SÃO PAULO

2,5 milhões vivem em áreas irregulares

O Instituto Trata Brasil divulgou o estudo denominado “Saneamento em Áreas Irregulares no Estado de São Paulo”, em parceria com a Reinfra Consultoria. O levantamento verificou a situação de coleta e tratamento de esgoto e abastecimento de água em áreas irregulares de 12 municípios do Estado. As cidades avaliadas pelo estudo foram: São Paulo, Campinas, Osasco, São José dos Campos, Guarujá, Carapicuíba, São Vicente, Itaquaquecetuba, São Bernardo do Campo, Suzano, Praia Grande e Santos.

A população estimada para 2015 é de quase 18 milhões de pessoas, das quais pouco mais de 2,5 milhões reside em áreas irregulares, o que representa 14,5%. Os dados obtidos na pesquisa tiveram como fontes a Sabesp e Sanasa.

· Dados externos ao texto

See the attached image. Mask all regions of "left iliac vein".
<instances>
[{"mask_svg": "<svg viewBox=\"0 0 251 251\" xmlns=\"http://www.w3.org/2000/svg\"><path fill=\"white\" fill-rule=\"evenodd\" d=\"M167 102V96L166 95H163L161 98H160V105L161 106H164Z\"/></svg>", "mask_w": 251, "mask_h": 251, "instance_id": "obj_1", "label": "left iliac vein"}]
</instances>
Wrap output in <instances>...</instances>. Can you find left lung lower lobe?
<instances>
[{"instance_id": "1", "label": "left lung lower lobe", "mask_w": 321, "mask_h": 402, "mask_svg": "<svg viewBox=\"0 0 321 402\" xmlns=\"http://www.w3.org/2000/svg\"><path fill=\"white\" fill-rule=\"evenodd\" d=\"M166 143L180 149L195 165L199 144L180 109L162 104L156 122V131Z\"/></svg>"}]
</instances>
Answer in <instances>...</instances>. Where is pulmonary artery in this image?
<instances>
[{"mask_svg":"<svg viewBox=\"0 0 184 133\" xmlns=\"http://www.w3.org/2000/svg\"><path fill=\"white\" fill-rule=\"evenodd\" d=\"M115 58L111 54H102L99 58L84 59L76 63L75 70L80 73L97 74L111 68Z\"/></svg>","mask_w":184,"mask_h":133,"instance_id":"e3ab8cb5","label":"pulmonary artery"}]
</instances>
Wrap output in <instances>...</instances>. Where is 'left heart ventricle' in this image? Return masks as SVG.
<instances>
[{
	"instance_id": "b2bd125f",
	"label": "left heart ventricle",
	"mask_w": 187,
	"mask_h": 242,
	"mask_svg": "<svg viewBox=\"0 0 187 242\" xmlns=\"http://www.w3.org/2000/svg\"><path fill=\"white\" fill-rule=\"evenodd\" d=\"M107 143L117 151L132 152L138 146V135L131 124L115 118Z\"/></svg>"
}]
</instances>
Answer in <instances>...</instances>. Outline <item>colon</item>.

Entre os assentamentos atendidos, apenas 492 dos 2.838 têm rede de abastecimento regular de água ou 17,3%.

O estudo mostrou que seriam necessários 800 mil ligações de água para atingir a universalização dos serviços nos assentamentos irregulares informados. Foi constatada a existência de 110 mil ligações ativas de água, e um déficit de 690 mil ligações nos 12 municípios. Em 2014, essas áreas consumiram 151,3 milhões de m³ de água, volume capaz de encher 168 piscinas olímpicas diariamente. Considerando-se o consumo não faturado e não medido de água – 134,6 milhões m³ - e considerando a tarifa média praticada no Estado de São Paulo, o estuda estima uma perda de faturamento próxima R$ 308 milhões por ano.

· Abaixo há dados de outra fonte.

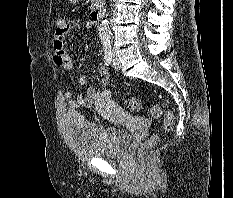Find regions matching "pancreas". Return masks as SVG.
<instances>
[{"instance_id":"obj_1","label":"pancreas","mask_w":233,"mask_h":198,"mask_svg":"<svg viewBox=\"0 0 233 198\" xmlns=\"http://www.w3.org/2000/svg\"><path fill=\"white\" fill-rule=\"evenodd\" d=\"M91 1H92V5H91L92 8L97 7L100 3L103 2V0H91Z\"/></svg>"}]
</instances>
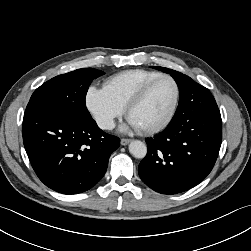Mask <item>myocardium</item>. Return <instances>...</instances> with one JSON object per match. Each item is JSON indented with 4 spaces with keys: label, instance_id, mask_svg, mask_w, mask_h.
Wrapping results in <instances>:
<instances>
[{
    "label": "myocardium",
    "instance_id": "myocardium-1",
    "mask_svg": "<svg viewBox=\"0 0 251 251\" xmlns=\"http://www.w3.org/2000/svg\"><path fill=\"white\" fill-rule=\"evenodd\" d=\"M162 79H168L170 80L173 85H174V89H175V96H174V100H173V104L172 107L168 113V115L165 117V119L163 121H161L159 124L152 126L150 128H146V129H141V131L144 134H155L158 133L162 130H164L173 120L178 105H179V100H180V86L177 82V80L169 75V74H160L157 77L149 80L148 82H146L134 95L133 97L129 100V102L127 103L126 107H125V111H126V115L129 118V114L131 112V110L136 107L139 103L142 102V100L145 98V96L147 95L148 91L151 89V87L157 83L158 81L162 80Z\"/></svg>",
    "mask_w": 251,
    "mask_h": 251
}]
</instances>
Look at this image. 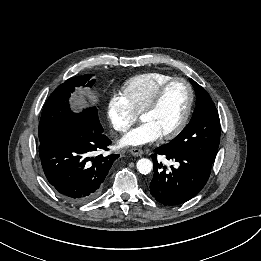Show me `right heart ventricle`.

Na parte de esgotamento sanitário, dos 2.838 assentamentos, apenas 232 contam com o serviço de rede de coleta de esgoto. Isto representa 8,2% dos assentamentos. O estudo aponta a necessidade de 800 mil ligações de esgoto para alcançar a universalização, mas foram informadas 44.698 ligações, o que indica um déficit de 756.144 ligações. Considerando o consumo de água (151,3 milhões m³) e o retorno de esgoto na faixa dos 80%, foram gerados, pelo menos, 121 milhões m³/ano de esgoto nessas áreas irregulares ou 135 piscinas olímpicas diárias. Apenas 9% do esgoto gerado nessas áreas é tratado.

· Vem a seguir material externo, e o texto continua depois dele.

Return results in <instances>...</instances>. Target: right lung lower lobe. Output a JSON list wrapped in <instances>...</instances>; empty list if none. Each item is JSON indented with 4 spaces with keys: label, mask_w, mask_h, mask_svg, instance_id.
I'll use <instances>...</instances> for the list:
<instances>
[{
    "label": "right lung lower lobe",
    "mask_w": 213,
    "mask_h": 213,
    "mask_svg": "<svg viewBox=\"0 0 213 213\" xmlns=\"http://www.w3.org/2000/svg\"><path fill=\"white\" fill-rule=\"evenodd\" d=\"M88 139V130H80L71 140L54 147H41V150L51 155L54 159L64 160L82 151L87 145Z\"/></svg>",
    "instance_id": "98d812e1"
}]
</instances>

Dez das 13 cidades confirmaram a existência de ligações clandestinas nos abastecimento de água. Entre os principais problemas das ligações clandestinas estão riscos à saúde pública por contaminação ; riscos ao meio ambiente e escassez hídrica, dificuldades de gestão e perdas financeiras ao prestador de serviço; perdas físicas de água resultantes de derivações e ligações não autorizadas, sem padrões de engenharia e materiais adequados, por meio de vazamentos. Em relação ao esgoto, os principais problemas são contaminação de fontes de água para abastecimento ; problemas ambientais, principalmente contaminação de solo e dos recursos hídricos e doenças e outros problemas de saúde  - diarreia, hepatite A, leptospirose, verminoses, etc.

Os prestadores de serviços são unânimes em expandir o serviço de saneamento nessas áreas. Para isto é necessária a anuência de autoridades municipal, ambiental, de outras ou por meio de determinação judicial. As principais dificuldades para prestação de serviços em áreas irregulares são ausência de regularização fundiária dos domicílios (44%), ausência de incentivo do Poder Público para investir na ampliação de redes existentes (30%); dificuldades técnicas para ampliar redes (15%), outras (7%) e falta de pagamento dos usuários (4%).